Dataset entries
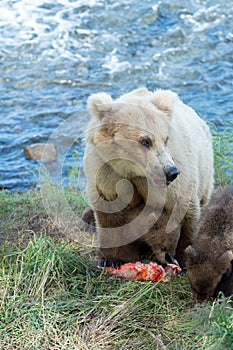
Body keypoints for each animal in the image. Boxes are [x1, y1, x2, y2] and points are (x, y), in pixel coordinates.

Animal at [83, 88, 214, 268]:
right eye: (145, 141)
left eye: (166, 139)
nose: (171, 171)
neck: (135, 173)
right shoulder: (107, 171)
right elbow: (110, 214)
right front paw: (112, 258)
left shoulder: (176, 179)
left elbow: (184, 211)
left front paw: (184, 256)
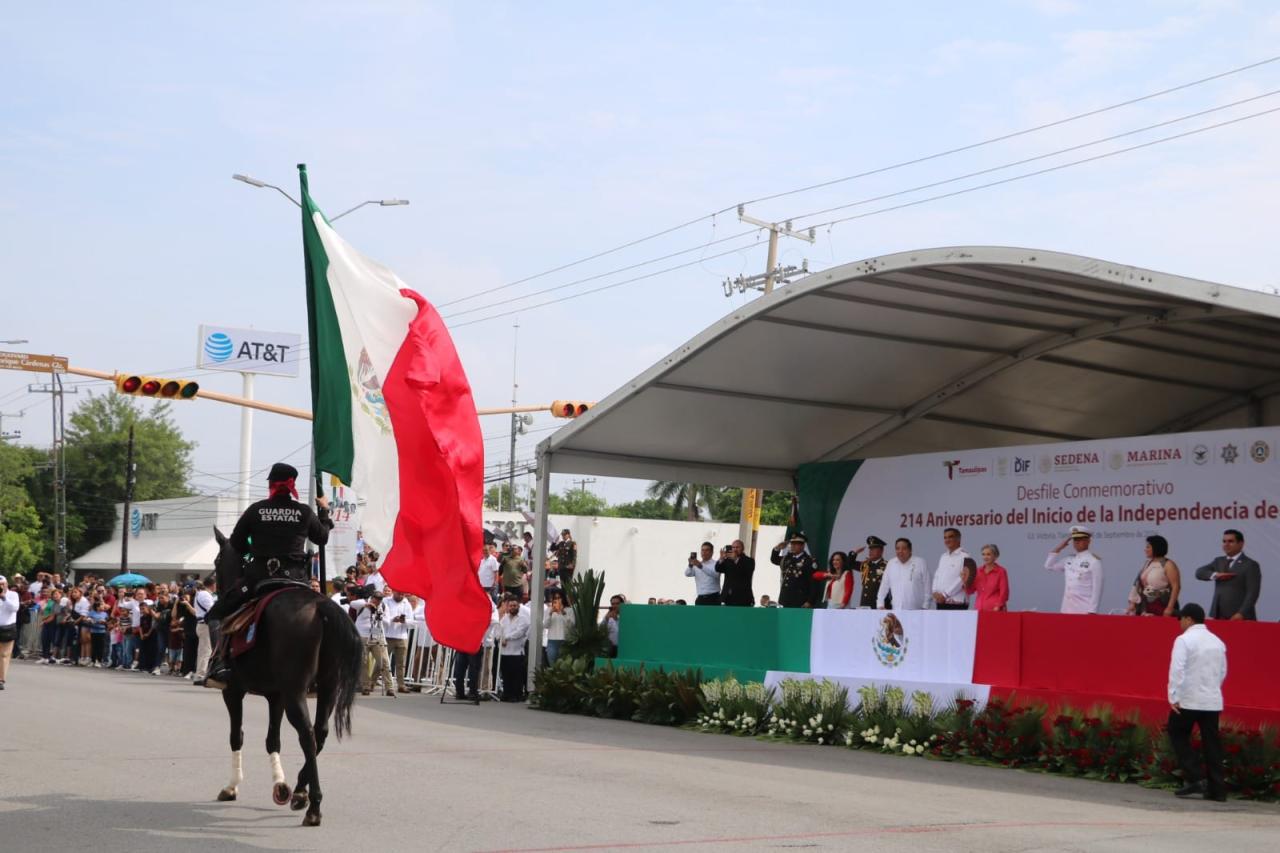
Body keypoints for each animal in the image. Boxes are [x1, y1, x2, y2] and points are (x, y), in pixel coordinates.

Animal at [212, 527, 363, 827]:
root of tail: (320, 606)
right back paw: (300, 792)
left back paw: (314, 805)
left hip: (296, 692)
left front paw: (232, 787)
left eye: (217, 561)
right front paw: (280, 785)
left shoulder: (233, 691)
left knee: (306, 733)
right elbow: (273, 739)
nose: (217, 587)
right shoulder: (275, 695)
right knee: (319, 732)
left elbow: (237, 735)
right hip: (328, 687)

* ABOUT THIS TASK: Leave out the pictures, and retype exactly the lines from the one containing "neck: (135, 173)" through the final line of the data.

* EXPECTED ANSWER:
neck: (135, 173)
right shoulder: (107, 171)
right elbow: (110, 214)
right front paw: (112, 258)
left shoulder: (176, 179)
left elbow: (184, 211)
left front paw: (184, 256)
Body keypoints for each animal in the image. Boxes are [x1, y1, x2, y2] and points are (x, y), in pixel coordinates.

Animal at [212, 527, 363, 827]:
root of tail: (320, 606)
right back paw: (300, 792)
left back paw: (314, 805)
left hip: (296, 692)
left front paw: (232, 787)
left eye: (217, 561)
right front paw: (280, 785)
left shoulder: (233, 691)
left knee: (306, 733)
right elbow: (273, 739)
nose: (217, 587)
right shoulder: (275, 695)
right knee: (319, 732)
left elbow: (237, 735)
right hip: (328, 687)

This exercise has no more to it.